Here's what actually issued. On June 9, 2026, NVIDIA Corporation was granted US12651459B2, "Synthesizing video from audio using one or more neural networks," with inventors Ming-Yu Liu, Ting-Chun Wang, and Arun Mallya — a generative-media research lineage. The CPC list crosses three areas: G06V 20/46 and G06V 40/169 (video and facial-region vision), G06N 3/04 (neural networks), and G10L 15/16 (speech). A claim that touches vision, speech, and neural networks at once is, structurally, an audio-to-video synthesis method, and the classifications say so before the claims do.

Read plainly, the claimed contribution takes an audio input and produces corresponding video — the textbook example being a face whose lip and head motion track a speech signal. A neural network learns the statistical relationship between sound and the visual motion that produces it, then, given new audio, generates the frames that would plausibly accompany it. "Plausibly" is load-bearing: the method synthesizes a convincing video, it does not recover a true one. The G06V 40/169 facial-region code is the tell that talking-face synthesis is squarely within the claimed territory.

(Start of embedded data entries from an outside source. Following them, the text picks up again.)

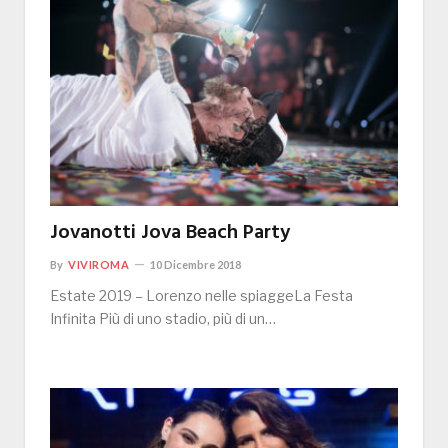
Jovanotti Jova Beach Party
By
VIVIROMA
10 Dicembre 2018
Estate 2019 – Lorenzo nelle spiaggeLa Festa
Infinita Più di uno stadio, più di un…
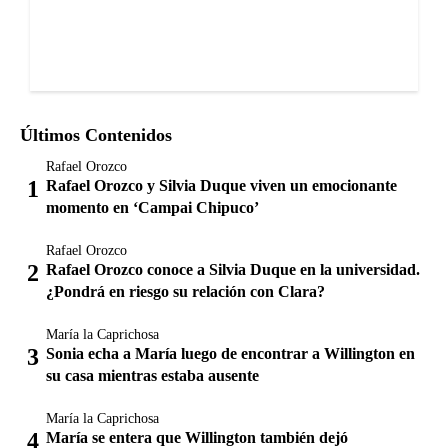
Últimos Contenidos
Rafael Orozco
Rafael Orozco y Silvia Duque viven un emocionante
momento en ‘Campai Chipuco’
Rafael Orozco
Rafael Orozco conoce a Silvia Duque en la universidad.
¿Pondrá en riesgo su relación con Clara?
María la Caprichosa
Sonia echa a María luego de encontrar a Willington en
su casa mientras estaba ausente
María la Caprichosa
María se entera que Willington también dejó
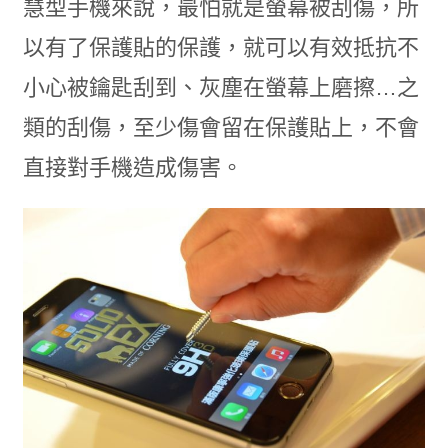
慧型手機來說，最怕就是螢幕被刮傷，所
以有了保護貼的保護，就可以有效抵抗不
小心被鑰匙刮到、灰塵在螢幕上磨擦…之
類的刮傷，至少傷會留在保護貼上，不會
直接對手機造成傷害。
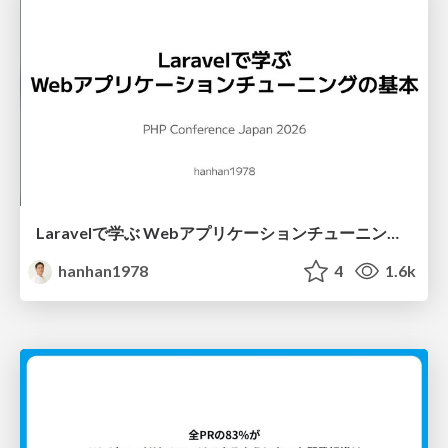
Laravelで学ぶ Webアプリケーションチューニング入門/web_application_tuning_101
hanhan1978
4
1.6k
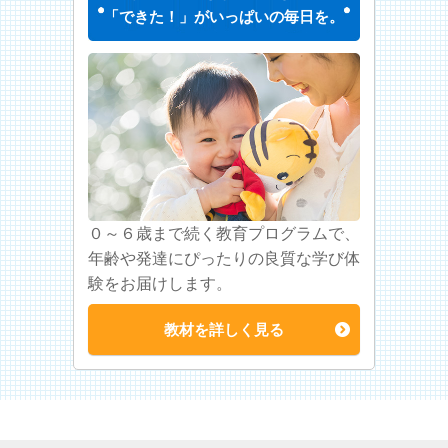
「できた！」がいっぱいの毎日を。
０～６歳まで続く教育プログラムで、
年齢や発達にぴったりの良質な学び体
験をお届けします。
教材を詳しく見る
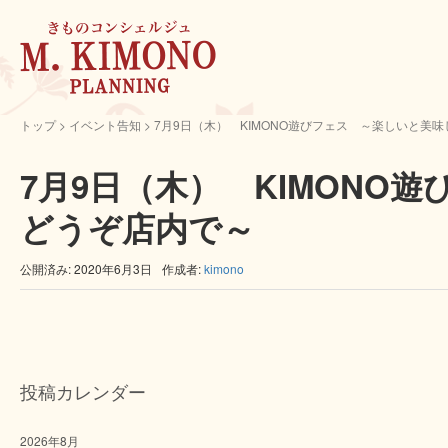
トップ
> イベント告知 >
7月9日（木） KIMONO遊びフェス ～楽しいと美
7月9日（木） KIMONO
どうぞ店内で～
公開済み: 2020年6月3日
作成者:
kimono
投稿カレンダー
2026年8月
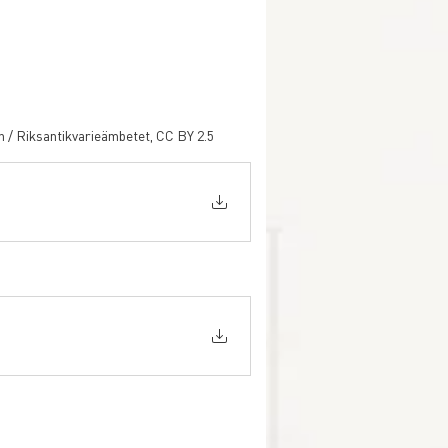
n / Riksantikvarieämbetet, CC BY 2.5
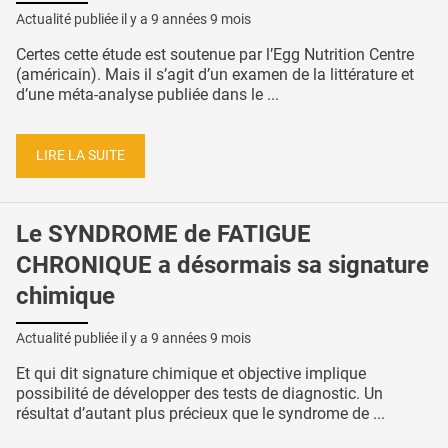
Actualité publiée il y a
9 années 9 mois
Certes cette étude est soutenue par l’Egg Nutrition Centre
(américain). Mais il s’agit d’un examen de la littérature et
d’une méta-analyse publiée dans le ...
LIRE LA SUITE
Le SYNDROME de FATIGUE
CHRONIQUE a désormais sa signature
chimique
Actualité publiée il y a
9 années 9 mois
Et qui dit signature chimique et objective implique
possibilité de développer des tests de diagnostic. Un
résultat d’autant plus précieux que le syndrome de ...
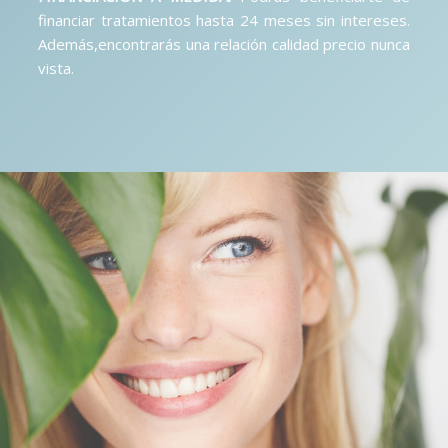
financiar tratamientos hasta 24 meses sin intereses.
Además,encontrarás una relación calidad precio nunca
vista.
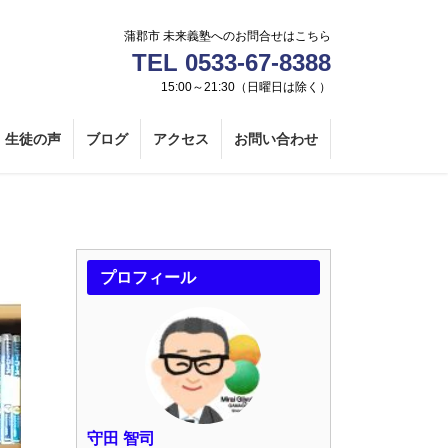
蒲郡市 未来義塾へのお問合せはこちら
TEL 0533-67-8388
15:00～21:30（日曜日は除く）
生徒の声
ブログ
アクセス
お問い合わせ
プロフィール
守田 智司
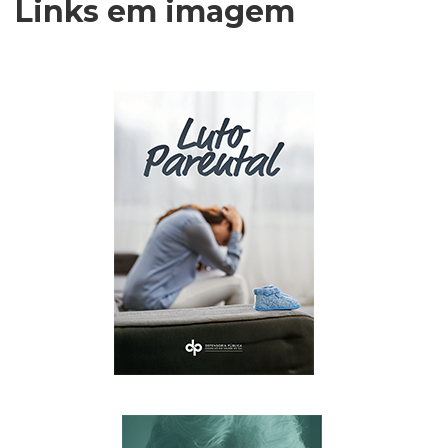
Links em imagem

On scope and status, the discipline holds. This is granted, B2, enforceable as of issue. But the claim covers a specific audio-driven synthesis method using one or more neural networks, not the entire idea of generative video. The cross-class CPC bounds it toward the audio-to-motion mapping, particularly for faces; it is not a monopoly on text-to-video or generative media writ large. Read claim 1 for the boundary rather than inferring breadth from the general-sounding title.

Why is a company best known for accelerators filing on media generation? Because NVIDIA's pattern, visible across its portfolio, is to own pieces of the workloads its hardware accelerates — not only the silicon. A granted claim on audio-to-video synthesis is a stake in the generative-media application layer, the same posture as its data-augmentation grant (US12651480B2) covered elsewhere on this site. The chips run the models; the patents claim the methods that run on them.

The takeaway for the IP reader: US12651459B2 is a clean, issued example of generative-media IP accumulating at a hardware company. It sits at the center of both useful applications — dubbing, avatars, accessibility — and the deepfake-risk conversation, but the patent itself is narrower than either of those framings: a specific method for turning audio into corresponding video, granted and classifiable, and worth reading for exactly what its claims allow.